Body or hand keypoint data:
BEGIN

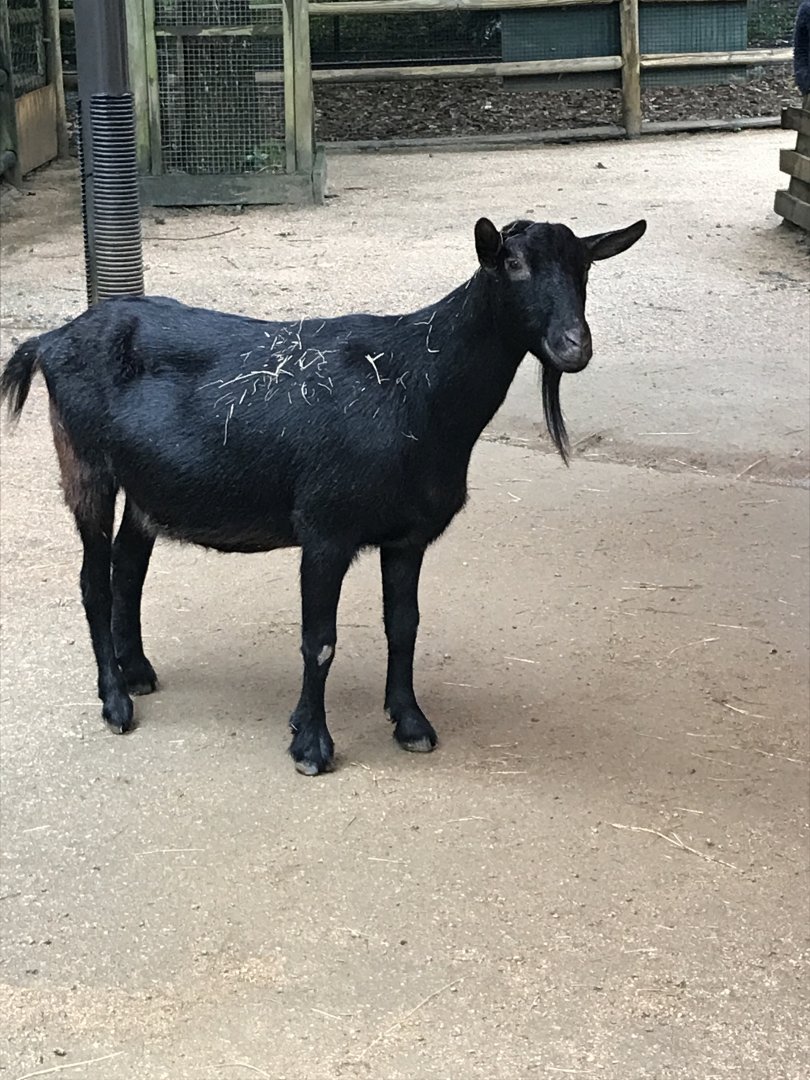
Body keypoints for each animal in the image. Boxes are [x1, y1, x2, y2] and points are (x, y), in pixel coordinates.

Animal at [1, 215, 645, 775]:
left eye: (585, 266)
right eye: (512, 263)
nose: (573, 346)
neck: (418, 387)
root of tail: (50, 340)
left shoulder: (408, 536)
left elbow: (404, 624)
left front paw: (410, 722)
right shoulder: (325, 529)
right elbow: (320, 641)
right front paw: (311, 744)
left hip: (147, 485)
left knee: (128, 566)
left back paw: (136, 670)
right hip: (85, 464)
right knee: (94, 579)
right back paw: (115, 701)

END

TASK STATEMENT - Set down a word-for-word copy of the records, dropping any picture.

RESPONSE TO THIS TASK -
Body keypoints for each animal in the image. Boxes are [x1, y1, x2, y2] and points are (x, y), in pixel coordinates.

Animal at [1, 215, 645, 775]:
left eye: (585, 266)
right eye: (512, 263)
nose: (573, 346)
neck: (418, 387)
root of tail: (50, 340)
left shoulder: (408, 536)
left elbow: (404, 624)
left front paw: (410, 722)
right shoulder: (325, 529)
right elbow: (320, 641)
right front paw: (311, 744)
left hip: (147, 485)
left knee: (128, 566)
left back paw: (136, 670)
right hip: (85, 464)
right knee: (94, 579)
right back paw: (115, 701)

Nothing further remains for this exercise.